Blackbird Blackbird Blackberry continues as an open critique of rural oppression. The victims of this toxic, archaic social environment are the married women of the village with all their bigotry and gossip, as well as open-minded and stubborn Etero. It is a film about women made by women. The director, Elene Naveriani, made her name with earlier work, including the 2021 festival hit Wet Sand and A Room of My Own (2022), both films depicting girls and women, and their problems in a traditional social environment. Naveriani has worked with the actress Eka Chavleishivili in A Room of My Own, but this was the first time she entrusted her with the main role. Chavleishivili was a renowned theatre actress in her native Georgia long before her international stardom took off with the award for Best Actress in Sarajevo 2023 and the nomination for the European Film Award for Best Actress in the same year. The third woman involved in this movie is the director of photography, Agnes Pakodzi, whose camera gives a slow visual variety from almost still nature to the luscious and fearless photography of naked bodies in bold colours.

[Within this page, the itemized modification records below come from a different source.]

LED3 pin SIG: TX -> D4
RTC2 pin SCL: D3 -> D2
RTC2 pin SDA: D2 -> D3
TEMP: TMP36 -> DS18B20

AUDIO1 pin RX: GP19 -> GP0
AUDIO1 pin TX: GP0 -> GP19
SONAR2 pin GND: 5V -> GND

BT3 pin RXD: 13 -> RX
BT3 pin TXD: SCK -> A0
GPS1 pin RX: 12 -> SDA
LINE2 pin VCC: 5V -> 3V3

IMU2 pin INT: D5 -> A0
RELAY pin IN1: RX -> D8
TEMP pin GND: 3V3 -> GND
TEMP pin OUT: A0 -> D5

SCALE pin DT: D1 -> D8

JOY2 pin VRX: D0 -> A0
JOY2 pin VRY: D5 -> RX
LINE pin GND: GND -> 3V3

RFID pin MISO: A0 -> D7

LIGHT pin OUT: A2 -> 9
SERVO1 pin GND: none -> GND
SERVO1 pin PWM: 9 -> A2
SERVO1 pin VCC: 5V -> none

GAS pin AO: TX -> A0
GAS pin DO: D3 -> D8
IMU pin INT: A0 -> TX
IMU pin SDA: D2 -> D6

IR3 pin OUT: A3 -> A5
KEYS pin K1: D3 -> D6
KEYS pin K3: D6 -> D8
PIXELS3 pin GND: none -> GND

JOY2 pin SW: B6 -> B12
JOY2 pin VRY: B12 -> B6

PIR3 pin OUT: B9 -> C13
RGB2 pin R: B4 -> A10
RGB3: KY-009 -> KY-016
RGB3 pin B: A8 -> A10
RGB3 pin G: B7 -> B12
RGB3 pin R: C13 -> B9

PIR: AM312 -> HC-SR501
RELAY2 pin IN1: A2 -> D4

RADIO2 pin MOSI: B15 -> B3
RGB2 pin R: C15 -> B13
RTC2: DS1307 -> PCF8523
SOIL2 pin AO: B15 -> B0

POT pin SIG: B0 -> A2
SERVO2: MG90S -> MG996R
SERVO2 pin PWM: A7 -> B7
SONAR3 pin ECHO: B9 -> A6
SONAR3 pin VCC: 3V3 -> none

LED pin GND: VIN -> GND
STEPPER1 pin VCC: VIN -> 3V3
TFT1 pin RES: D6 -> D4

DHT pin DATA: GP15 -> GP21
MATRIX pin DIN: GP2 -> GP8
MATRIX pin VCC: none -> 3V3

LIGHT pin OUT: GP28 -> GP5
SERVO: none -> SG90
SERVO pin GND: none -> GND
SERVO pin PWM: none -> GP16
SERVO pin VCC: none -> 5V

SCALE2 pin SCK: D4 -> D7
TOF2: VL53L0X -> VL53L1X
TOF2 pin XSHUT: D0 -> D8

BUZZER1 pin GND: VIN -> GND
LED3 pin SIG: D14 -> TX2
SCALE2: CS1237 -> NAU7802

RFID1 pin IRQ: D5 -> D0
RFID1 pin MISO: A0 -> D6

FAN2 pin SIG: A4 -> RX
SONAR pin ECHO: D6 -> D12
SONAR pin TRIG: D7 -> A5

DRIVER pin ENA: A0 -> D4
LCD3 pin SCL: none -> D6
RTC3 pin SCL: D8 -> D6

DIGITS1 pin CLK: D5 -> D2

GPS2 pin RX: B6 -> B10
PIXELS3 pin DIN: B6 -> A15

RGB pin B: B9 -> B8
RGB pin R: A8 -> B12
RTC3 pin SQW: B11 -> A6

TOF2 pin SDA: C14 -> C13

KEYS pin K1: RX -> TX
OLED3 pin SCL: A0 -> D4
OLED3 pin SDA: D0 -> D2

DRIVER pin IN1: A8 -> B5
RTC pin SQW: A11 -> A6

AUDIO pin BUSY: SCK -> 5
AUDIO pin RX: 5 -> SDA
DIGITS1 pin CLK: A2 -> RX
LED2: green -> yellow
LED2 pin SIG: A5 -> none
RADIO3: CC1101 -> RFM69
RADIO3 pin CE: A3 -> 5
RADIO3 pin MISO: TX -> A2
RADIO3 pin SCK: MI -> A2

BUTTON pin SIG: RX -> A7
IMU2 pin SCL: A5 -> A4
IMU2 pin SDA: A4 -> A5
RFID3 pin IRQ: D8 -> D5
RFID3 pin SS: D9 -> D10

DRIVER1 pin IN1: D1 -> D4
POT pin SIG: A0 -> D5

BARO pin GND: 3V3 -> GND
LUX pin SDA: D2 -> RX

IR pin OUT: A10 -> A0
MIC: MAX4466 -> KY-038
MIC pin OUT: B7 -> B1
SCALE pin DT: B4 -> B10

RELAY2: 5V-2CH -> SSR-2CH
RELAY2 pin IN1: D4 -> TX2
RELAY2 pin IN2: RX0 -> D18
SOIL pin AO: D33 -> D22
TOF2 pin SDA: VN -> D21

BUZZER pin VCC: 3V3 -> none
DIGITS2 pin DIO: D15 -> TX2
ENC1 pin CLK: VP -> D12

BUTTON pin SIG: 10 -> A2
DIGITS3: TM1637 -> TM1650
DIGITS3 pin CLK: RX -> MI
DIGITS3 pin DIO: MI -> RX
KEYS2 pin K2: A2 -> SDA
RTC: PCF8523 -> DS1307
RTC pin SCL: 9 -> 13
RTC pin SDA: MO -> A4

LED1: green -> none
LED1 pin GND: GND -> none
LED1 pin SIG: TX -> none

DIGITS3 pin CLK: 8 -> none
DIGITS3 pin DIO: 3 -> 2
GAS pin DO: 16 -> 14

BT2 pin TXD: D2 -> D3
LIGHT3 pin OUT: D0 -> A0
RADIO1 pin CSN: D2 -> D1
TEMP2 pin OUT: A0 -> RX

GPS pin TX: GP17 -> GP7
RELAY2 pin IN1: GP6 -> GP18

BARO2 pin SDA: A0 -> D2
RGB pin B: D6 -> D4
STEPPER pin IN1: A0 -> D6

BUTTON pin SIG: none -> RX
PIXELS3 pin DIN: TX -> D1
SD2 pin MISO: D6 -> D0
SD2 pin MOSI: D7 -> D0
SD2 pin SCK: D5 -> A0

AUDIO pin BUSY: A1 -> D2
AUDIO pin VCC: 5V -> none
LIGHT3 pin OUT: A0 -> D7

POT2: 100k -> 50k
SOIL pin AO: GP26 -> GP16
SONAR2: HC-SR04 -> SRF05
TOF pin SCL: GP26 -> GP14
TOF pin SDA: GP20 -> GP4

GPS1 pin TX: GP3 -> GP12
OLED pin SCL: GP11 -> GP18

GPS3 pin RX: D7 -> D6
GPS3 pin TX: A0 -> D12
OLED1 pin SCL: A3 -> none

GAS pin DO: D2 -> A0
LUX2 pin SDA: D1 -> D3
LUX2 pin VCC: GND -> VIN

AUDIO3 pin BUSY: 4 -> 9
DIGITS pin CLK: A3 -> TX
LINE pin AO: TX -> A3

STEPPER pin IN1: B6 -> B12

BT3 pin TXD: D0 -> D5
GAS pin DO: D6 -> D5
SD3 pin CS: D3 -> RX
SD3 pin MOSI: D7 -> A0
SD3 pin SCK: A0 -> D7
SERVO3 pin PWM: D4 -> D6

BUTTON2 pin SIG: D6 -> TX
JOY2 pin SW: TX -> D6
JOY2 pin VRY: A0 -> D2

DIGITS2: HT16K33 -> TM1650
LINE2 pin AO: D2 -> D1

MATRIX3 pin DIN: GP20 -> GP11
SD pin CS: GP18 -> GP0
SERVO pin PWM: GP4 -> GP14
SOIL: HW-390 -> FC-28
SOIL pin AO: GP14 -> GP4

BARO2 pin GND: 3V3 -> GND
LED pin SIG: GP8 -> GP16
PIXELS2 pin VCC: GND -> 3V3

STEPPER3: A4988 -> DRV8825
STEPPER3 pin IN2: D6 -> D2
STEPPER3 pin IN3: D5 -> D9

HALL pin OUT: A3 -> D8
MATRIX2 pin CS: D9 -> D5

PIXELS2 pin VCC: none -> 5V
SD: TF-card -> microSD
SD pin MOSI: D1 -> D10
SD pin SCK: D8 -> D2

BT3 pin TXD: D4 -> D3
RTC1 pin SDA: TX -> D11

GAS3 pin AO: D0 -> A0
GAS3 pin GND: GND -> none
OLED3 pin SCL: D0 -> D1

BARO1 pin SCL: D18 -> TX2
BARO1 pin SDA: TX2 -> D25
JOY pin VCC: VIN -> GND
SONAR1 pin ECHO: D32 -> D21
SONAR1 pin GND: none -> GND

The dark red, almost black colour of the blackberries turns out to be the central line of the story, starting with Etero picking fresh fruit; then she is making a jam that gets ruthlessly criticized by village women; and finally the black smear in her pants that she understands as an omen of death but actually is the sign of new life. This last twist in the story is a cherry, no, a blackberry, on the top of the cake, leaving us with the question what this beautiful, magnificent woman is going to do next.
A rural romance? Yes. A social critique? Even more. A hymn to female strength? Definitely. A beautiful, easy-going film on the surface, but deep and fearless as the same river the heroine refuses to fall into and die in. A strong message of humanity with a surprising soundtrack from Charles Aznavour to the Beatles’ “Blackbird”.